Methuselah is a Southwestern folk CD. The songs are inspired by desert folklore, a former slave named Biddy Mason who won her freedom in California in the late 1800s, a poem by William Blake ("A Poison Tree"), an enormous redwood in the Santa Cruz Mountains named Methuselah, experiences on the road in Arizona and California, and creation spirituality. Methuselah was recorded at Wavelab in Tucson, AZ, engineered and mixed by the visionary Craig Schumacher, and electric guitar, organ and vibraphone played by studio co-owner and musician Nick Luca, giving Methuselah Wavelab's signature touch of warmth and spontaneity.

I was born in Miami, FL and lived in Georgia and Connecticut. I bought my first guitar when I was fourteen at a music store on Jimmy Carter Blvd in Norcross, GA and briefly took lessons at a music shop in Old Saybrook, CT, where I was strongly encouraged to stick with playing. My last two years of high school was in Marietta, GA, where I developed a deep love of nature living at the end of Columns Drive by the Chattahoochee River in East Cobb, exploring the woods and paper mill ruins.

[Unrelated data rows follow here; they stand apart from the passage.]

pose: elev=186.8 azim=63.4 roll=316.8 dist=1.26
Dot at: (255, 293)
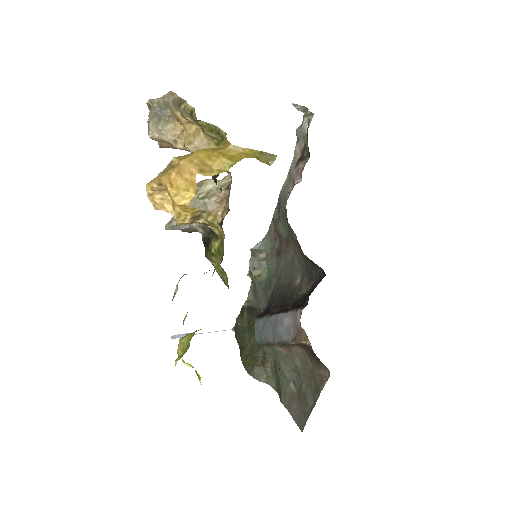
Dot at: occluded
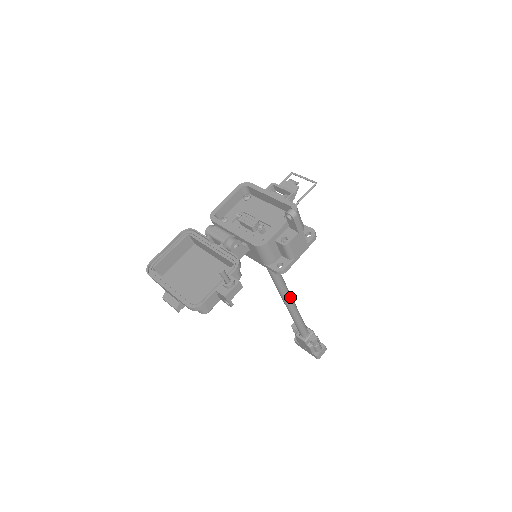
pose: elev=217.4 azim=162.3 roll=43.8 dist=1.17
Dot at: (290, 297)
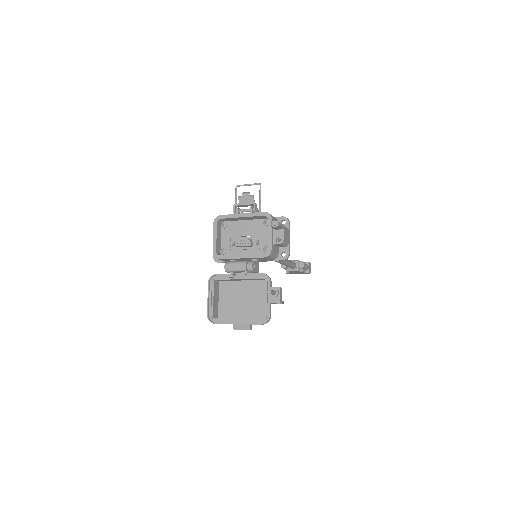
Dot at: occluded
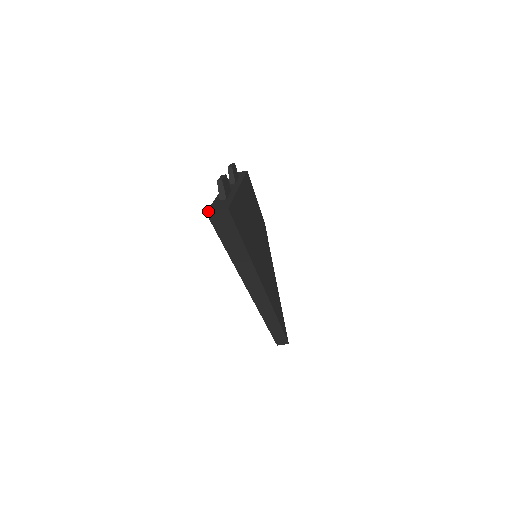
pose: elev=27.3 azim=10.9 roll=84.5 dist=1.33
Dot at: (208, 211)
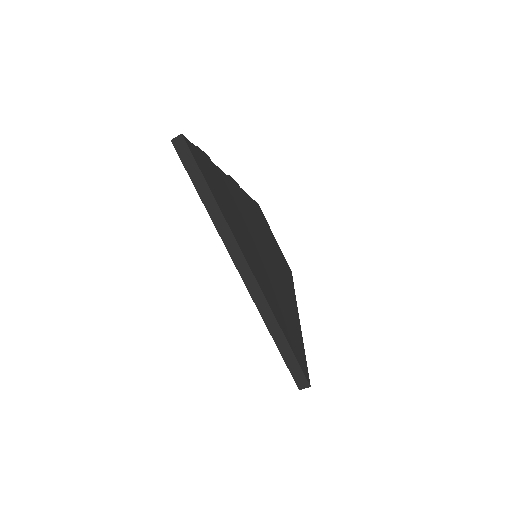
Dot at: (173, 140)
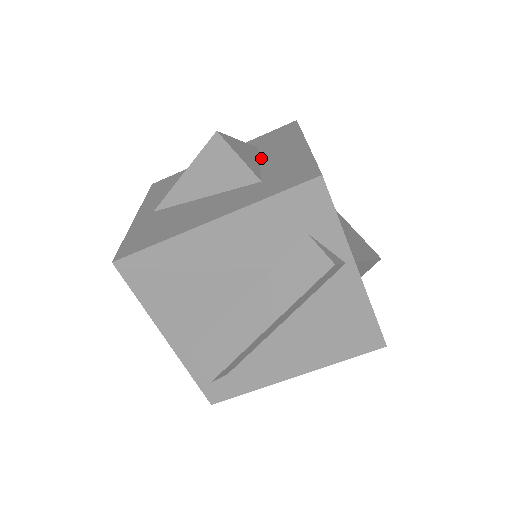
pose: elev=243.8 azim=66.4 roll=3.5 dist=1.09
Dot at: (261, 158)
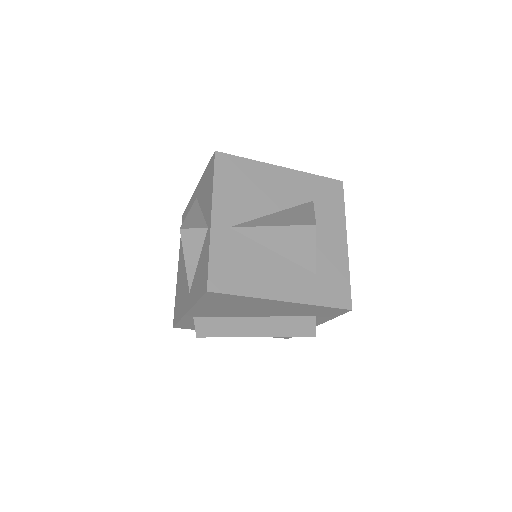
Dot at: (316, 228)
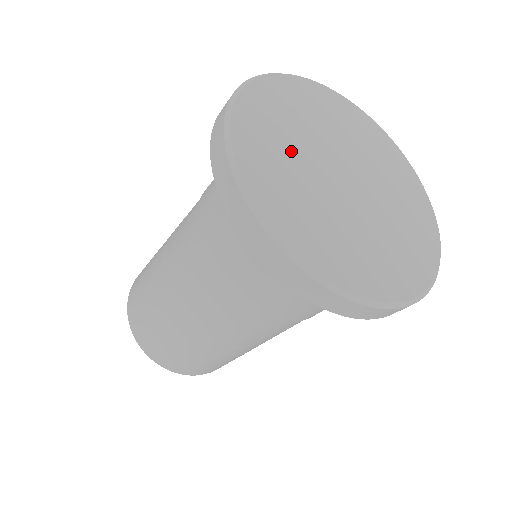
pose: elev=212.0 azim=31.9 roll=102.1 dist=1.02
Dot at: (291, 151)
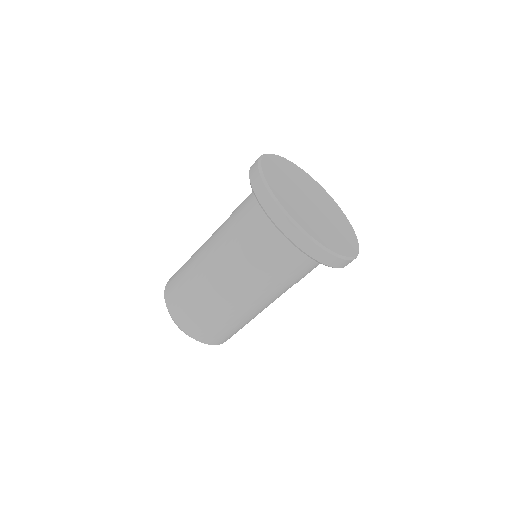
Dot at: (294, 200)
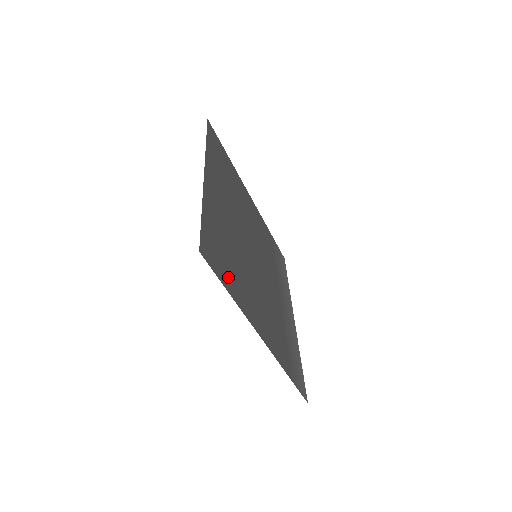
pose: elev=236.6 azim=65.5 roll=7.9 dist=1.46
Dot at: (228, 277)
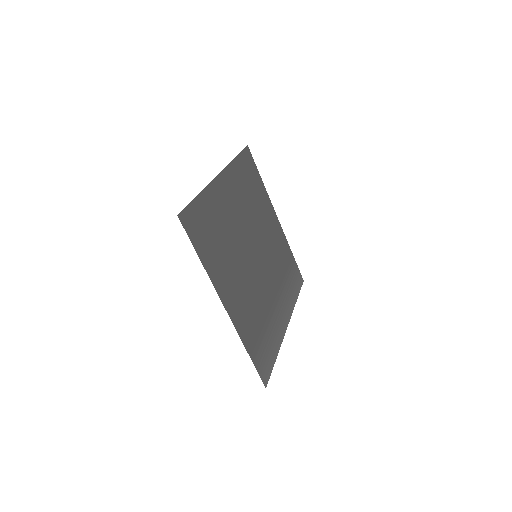
Dot at: (205, 248)
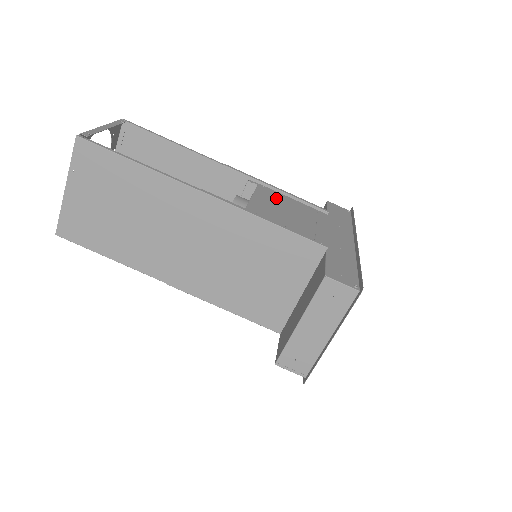
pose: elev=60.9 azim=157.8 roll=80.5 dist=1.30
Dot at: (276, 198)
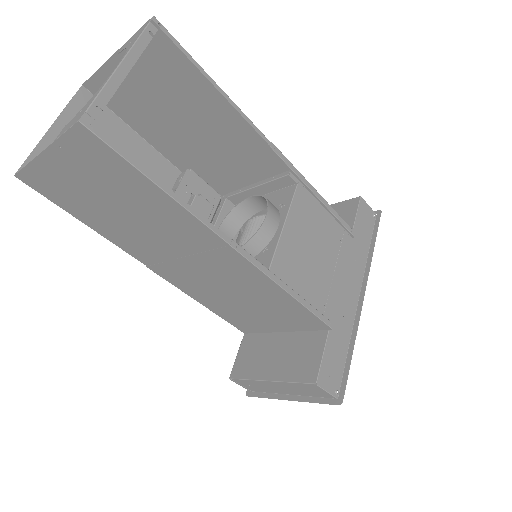
Dot at: (310, 215)
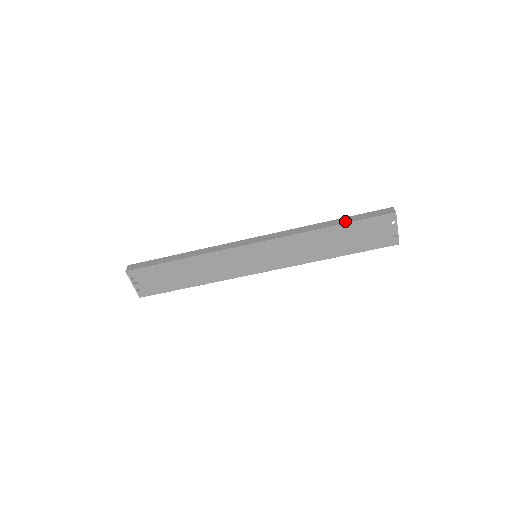
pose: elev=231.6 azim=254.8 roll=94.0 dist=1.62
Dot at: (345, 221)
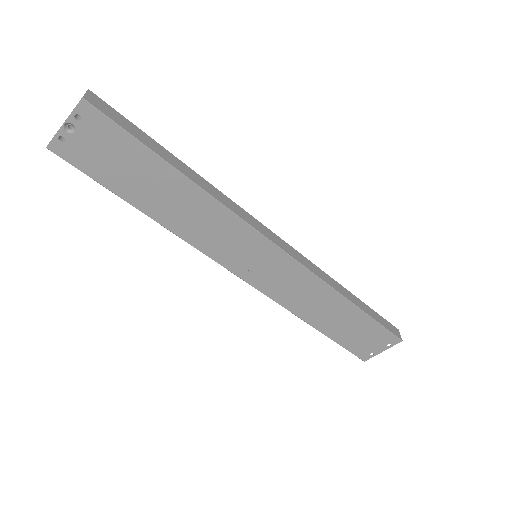
Dot at: (366, 309)
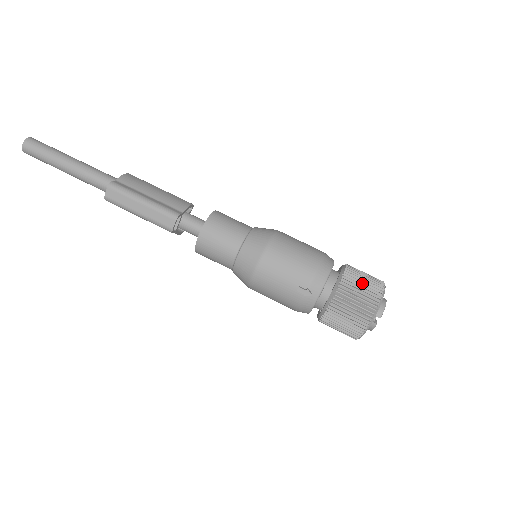
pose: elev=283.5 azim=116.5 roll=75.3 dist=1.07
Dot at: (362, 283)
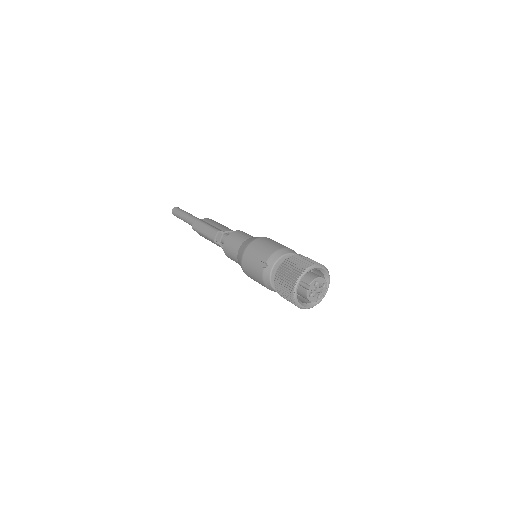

I bummed around between San Diego, Los Angeles, Boulder, and Little Five Points in East Atlanta after high school. I attended Oglethorpe University for three years and earned a B.A. in History. After graduation, I quickly figured out that I wanted to become a musician and songwriter.

I packed up my truck and moved to Berkeley, CA in the summer of 2000. In September, I rode up to Portland and then down to Boulder. Here I was in Boulder again, the great cross roads town for all wanderers. I went back to Portland and started working door to door for an environmental group. Sick of the cold and rain, I drifted back down to California and worked at a sailing school in the Berkeley Marina. I discovered Santa Cruz and lived there for nine months, playing my first solo gigs at the youth hostel on Beach Hill and at a bar called the Poet and Patriot. I rode north to Arcata and then took a cross country trip. I landed in Tucson, where I hunkered down to write and record my first CD, and open shows for artists such as Dave Alvin and Neko Case.